• FinCEN Issues Mortgage Loan Fraud Report and Commercial Real Estate Financing Fraud Suspicious Activity Report Analysis and Advisory
  • April 8, 2011
  • Law Firm: Gunster Yoakley Stewart P.A. - West Palm Beach Office
  • This week, the Financial Crimes Enforcement Network (“FinCEN”) issued two (2) news alerts (collectively, the “News Alerts”) to announce the issuance of FinCEN’s report on Mortgage Loan Fraud Suspicious Activity Report (“SAR”) Filings In Fourth Quarter and Calendar Year 2010 (the “Mortgage Loan Fraud Report”) as well as the Commercial Real Estate Financing Fraud SAR analysis (“CRE Fraud Analysis”) and Commercial Real Estate Fraud Advisory (“CRE Fraud Advisory”).

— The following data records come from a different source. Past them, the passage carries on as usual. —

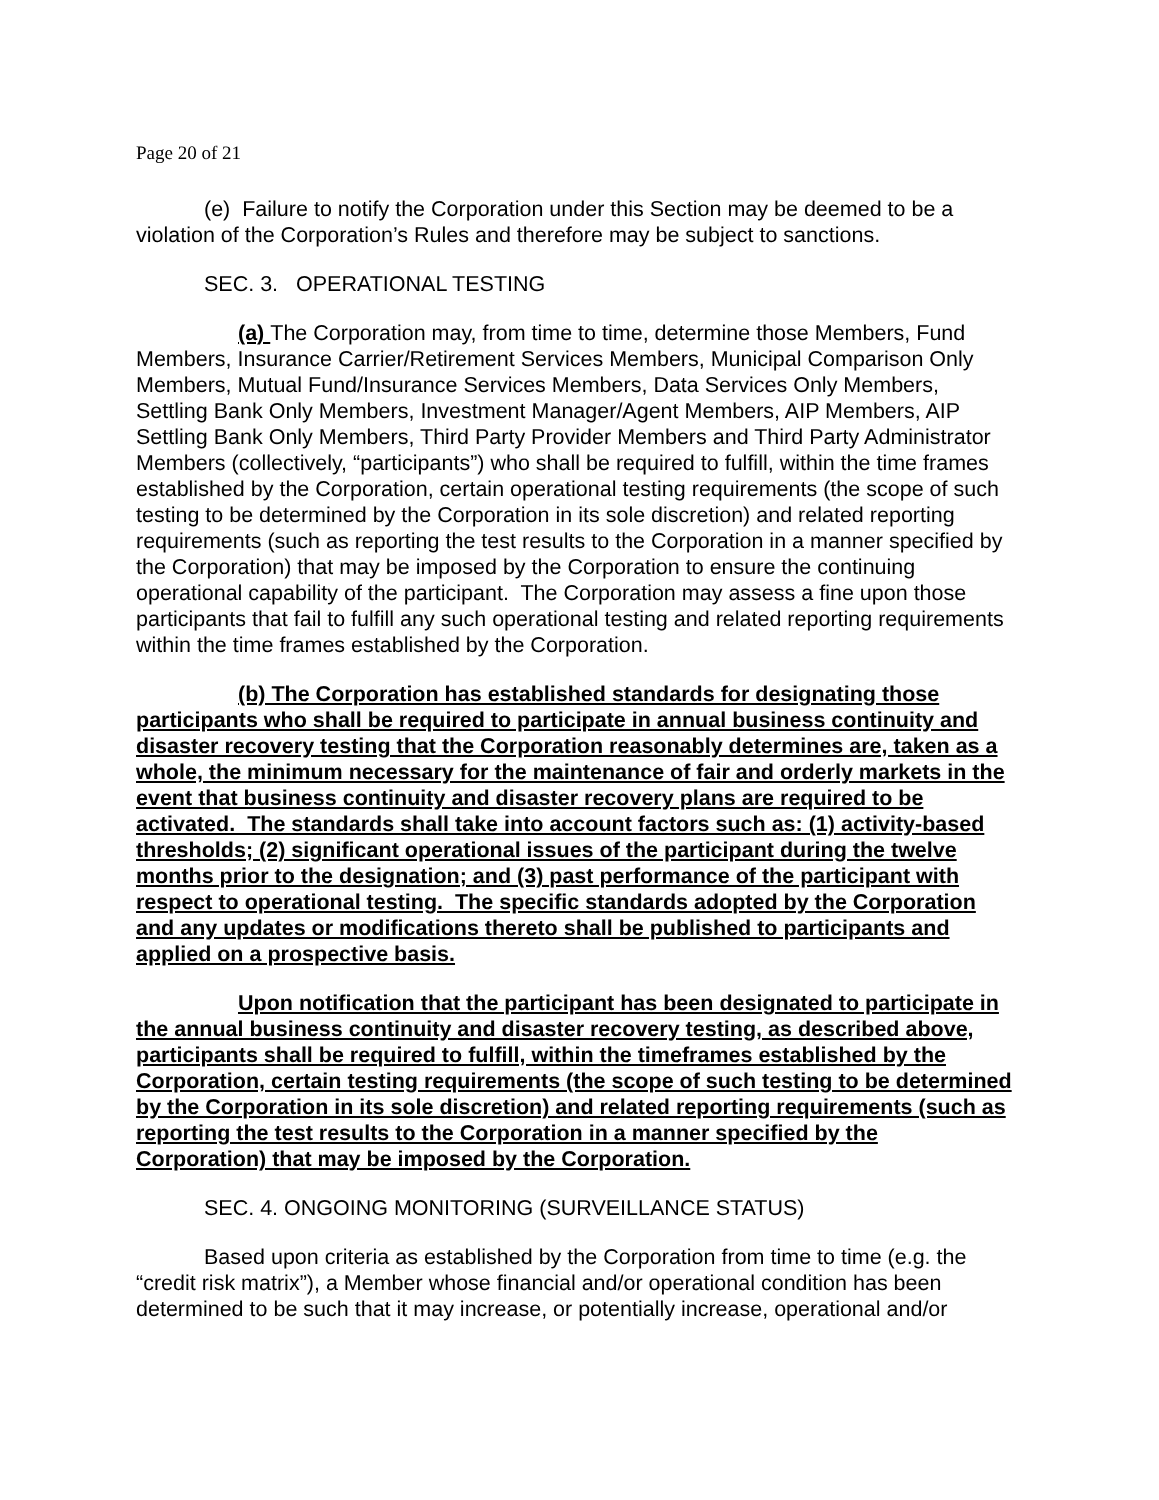Page 20 of 21
(e) Failure to notify the Corporation under this Section may be deemed to be a violation of the Corporation’s Rules and therefore may be subject to sanctions.
SEC. 3. OPERATIONAL TESTING
(a) The Corporation may, from time to time, determine those Members, Fund Members, Insurance Carrier/Retirement Services Members, Municipal Comparison Only Members, Mutual Fund/Insurance Services Members, Data Services Only Members, Settling Bank Only Members, Investment Manager/Agent Members, AIP Members, AIP Settling Bank Only Members, Third Party Provider Members and Third Party Administrator Members (collectively, “participants”) who shall be required to fulfill, within the time frames established by the Corporation, certain operational testing requirements (the scope of such testing to be determined by the Corporation in its sole discretion) and related reporting requirements (such as reporting the test results to the Corporation in a manner specified by the Corporation) that may be imposed by the Corporation to ensure the continuing operational capability of the participant. The Corporation may assess a fine upon those participants that fail to fulfill any such operational testing and related reporting requirements within the time frames established by the Corporation.
(b) The Corporation has established standards for designating those participants who shall be required to participate in annual business continuity and disaster recovery testing that the Corporation reasonably determines are, taken as a whole, the minimum necessary for the maintenance of fair and orderly markets in the event that business continuity and disaster recovery plans are required to be activated. The standards shall take into account factors such as: (1) activity-based thresholds; (2) significant operational issues of the participant during the twelve months prior to the designation; and (3) past performance of the participant with respect to operational testing. The specific standards adopted by the Corporation and any updates or modifications thereto shall be published to participants and applied on a prospective basis.
Upon notification that the participant has been designated to participate in the annual business continuity and disaster recovery testing, as described above, participants shall be required to fulfill, within the timeframes established by the Corporation, certain testing requirements (the scope of such testing to be determined by the Corporation in its sole discretion) and related reporting requirements (such as reporting the test results to the Corporation in a manner specified by the Corporation) that may be imposed by the Corporation.
SEC. 4. ONGOING MONITORING (SURVEILLANCE STATUS)
Based upon criteria as established by the Corporation from time to time (e.g. the “credit risk matrix”), a Member whose financial and/or operational condition has been determined to be such that it may increase, or potentially increase, operational and/or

    The Mortgage Loan Fraud Report released full year data showing the number of SARs involving mortgage loan fraud increased by four percent (4%) in 2010 to 70,472 compared with 67,507 mortgage loan fraud SARs filed in 2009.  Miami-Dade, Broward and Orange county, Florida were three of five U.S. counties with the highest mortgage loan fraud SAR filings per capita.  The Mortgage Loan Fraud Report also shows that the growth rate of mortgage loan fraud SARs began to slow over the last two to three years.  Looking at just the 2010 fourth quarter, filers submitted 18,759 mortgage loan fraud SARs, a one percent (1%) decrease from the 18,884 filings over the same period in 2009.

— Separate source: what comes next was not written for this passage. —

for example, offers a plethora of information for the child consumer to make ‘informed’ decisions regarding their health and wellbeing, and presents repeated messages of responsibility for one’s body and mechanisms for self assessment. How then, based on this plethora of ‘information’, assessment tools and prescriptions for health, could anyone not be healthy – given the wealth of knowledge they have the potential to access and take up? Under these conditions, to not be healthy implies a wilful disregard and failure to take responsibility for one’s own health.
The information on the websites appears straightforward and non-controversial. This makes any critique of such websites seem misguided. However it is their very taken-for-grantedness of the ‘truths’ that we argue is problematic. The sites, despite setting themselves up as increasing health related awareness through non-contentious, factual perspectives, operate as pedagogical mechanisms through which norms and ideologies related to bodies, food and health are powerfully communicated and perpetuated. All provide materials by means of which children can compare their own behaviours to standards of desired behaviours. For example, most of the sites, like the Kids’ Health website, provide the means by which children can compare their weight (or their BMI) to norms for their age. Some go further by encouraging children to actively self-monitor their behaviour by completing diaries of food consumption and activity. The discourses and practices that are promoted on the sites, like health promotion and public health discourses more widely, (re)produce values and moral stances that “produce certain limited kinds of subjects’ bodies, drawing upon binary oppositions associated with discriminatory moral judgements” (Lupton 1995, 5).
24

    The CRE Fraud Analysis revealed that incidences of suspicious activity in commercial real estate financing almost tripled between 2007 and 2010.  In addition, the CRE Fraud Analysis shows that the largest class of suspicious transactions reported was for loans under $1 million.

    In conjunction with the CRE Fraud Analysis, FinCEN also released the CRE Fraud Advisory to assist financial institutions in targeting fraudulent activity in the commercial real estate sector.  The CRE Fraud Advisory provides examples of common commercial real estate fraud schemes and suggests that financial institutions use the term “CREF” when completing SAR narratives involving potential commercial real estate fraud.

    On a related note, FinCEN Director, James H. Freis Jr., commented that pending proposed regulations requiring residential mortgage lenders and originators to adopt anti-money laundering (“AML”) programs and report suspicious transactions would significantly augment FinCEN’s initiatives in the mortgage fraud area.  FinCEN issued a Notice of Proposed Rulemaking (“Proposed Rule”) in December 2010 that would require non-bank residential mortgage lenders and originators to establish AML programs and file SARs.  Director Freis clarified that the Proposed Rule does not make residential mortgage lenders “financial institutions” under FinCEN regulations and consequently, residential mortgage lenders will have no duty to file Currency Transaction Reports nor responsibility for record retention.